God has a crazy habit of moving you in the direction He wishes your life to be. He’ll even surround you with folks for the expressed purpose of fulfilling your hopes and dreams. Destined for the firefighter brotherhood? Guess the task of putting out blazes at Uncle Ray-Ray’s cookouts is yours. Shall you bear the staff of Asclepius upon your body? I don’t know. Sit down to a Grey’s Anatomy marathon and see if you feel like cutting people open. Jaime, my BFF, is a published author of paranormal Y.A. fiction. Is she rich? No, ‘cause I always buy dinner. But, is she happy in her “chosen” profession? Absolutely! She works hard at not letting anything or anyone get in the way of aiming for success. I, on the other hand, have been distracted by a dead-end job, fears of failure and sex with emotionally unavailable men.

This past summer, I (again) became a single lady. My ex-boyfriend left me devastated and unsure of how I could go on without him. Then, God stepped in. His fail-safe for reaching me? My delicate stomach and voracious appetite for take-out Chinese. The power of those two entities combined led me into the “Thinking Room”. As I cried on the toilet, a wave of calm embraced me like Linus’ blanket. Then, a voice popped in my head and exclaimed, “Profit from the pain.” Profit from the pain. What the hell does that mean? Wait… I got it! Write away the sadness! But, what should I write about? The voice came back and said, “Check to see if Real Simple is still doing that essay contest thing.” I checked; it was still going on. I had under a month to prove that I wouldn’t be broken again by the world around me. That other people’s choices won’t be my undoing. That if I want to be an honest-to-goodness author, it’s up to ME to make it happen. So, I did it. Yours Truly was up to the wee hours of the morning creating…something! It had been so long since I’ve felt alive. In 2013, I had an article posted in a local magazine; it wasn’t half bad. The editor of the zine let me know he’d throw more pieces my way, if I wanted to contribute again. Did I? Hell no! Of course, I self-destructed. Boys, vacations, boys, work, boys; they were all more important than taking care of my business. Did Carrie let Big distract her from making a deadline? Would Ernest Hemingway forget to finish a novel because of some crazy bull run? We all know the answer to that.

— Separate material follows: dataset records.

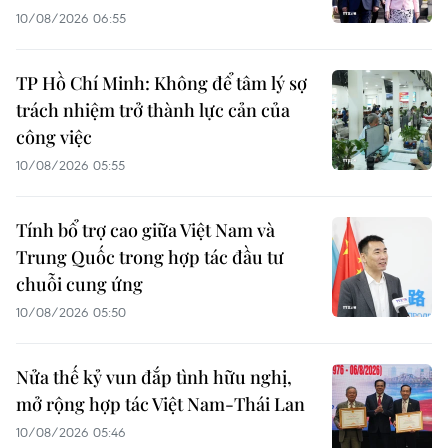
10/08/2026 06:55
TP Hồ Chí Minh: Không để tâm lý sợ
trách nhiệm trở thành lực cản của
công việc
10/08/2026 05:55
Tính bổ trợ cao giữa Việt Nam và
Trung Quốc trong hợp tác đầu tư
chuỗi cung ứng
10/08/2026 05:50
Nửa thế kỷ vun đắp tình hữu nghị,
mở rộng hợp tác Việt Nam-Thái Lan
10/08/2026 05:46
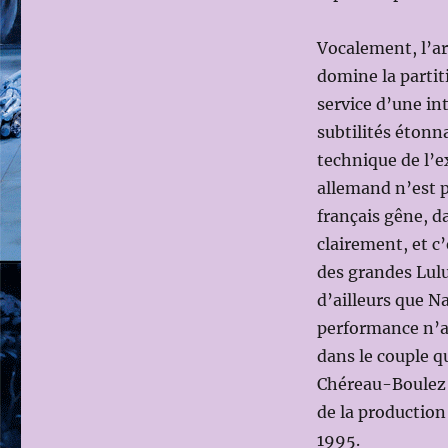
Vocalement, l’ar
domine la partit
service d’une in
subtilités étonn
technique de l’
allemand n’est 
français gêne, d
clairement, et c
des grandes Lulu
d’ailleurs que Na
performance n’at
dans le couple q
Chéreau-Boulez 
de la production
1995.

Jaime told me God knows the desires of your heart, because he helped put them there. My whole life has been impacted by stories, whether on paper or celluloid. I’ve spent many years trying to run from my fate, but let’s face it; everything below the waist is kaput! Now is the time to stop messing about. The new dream is to be a writer/mother/homeowner/wife of a Capitol Hill titan. I have faith it’ll happen; letter by letter, word by word. And, should writer’s block rear its ugly head, at least I know where the bathroom is.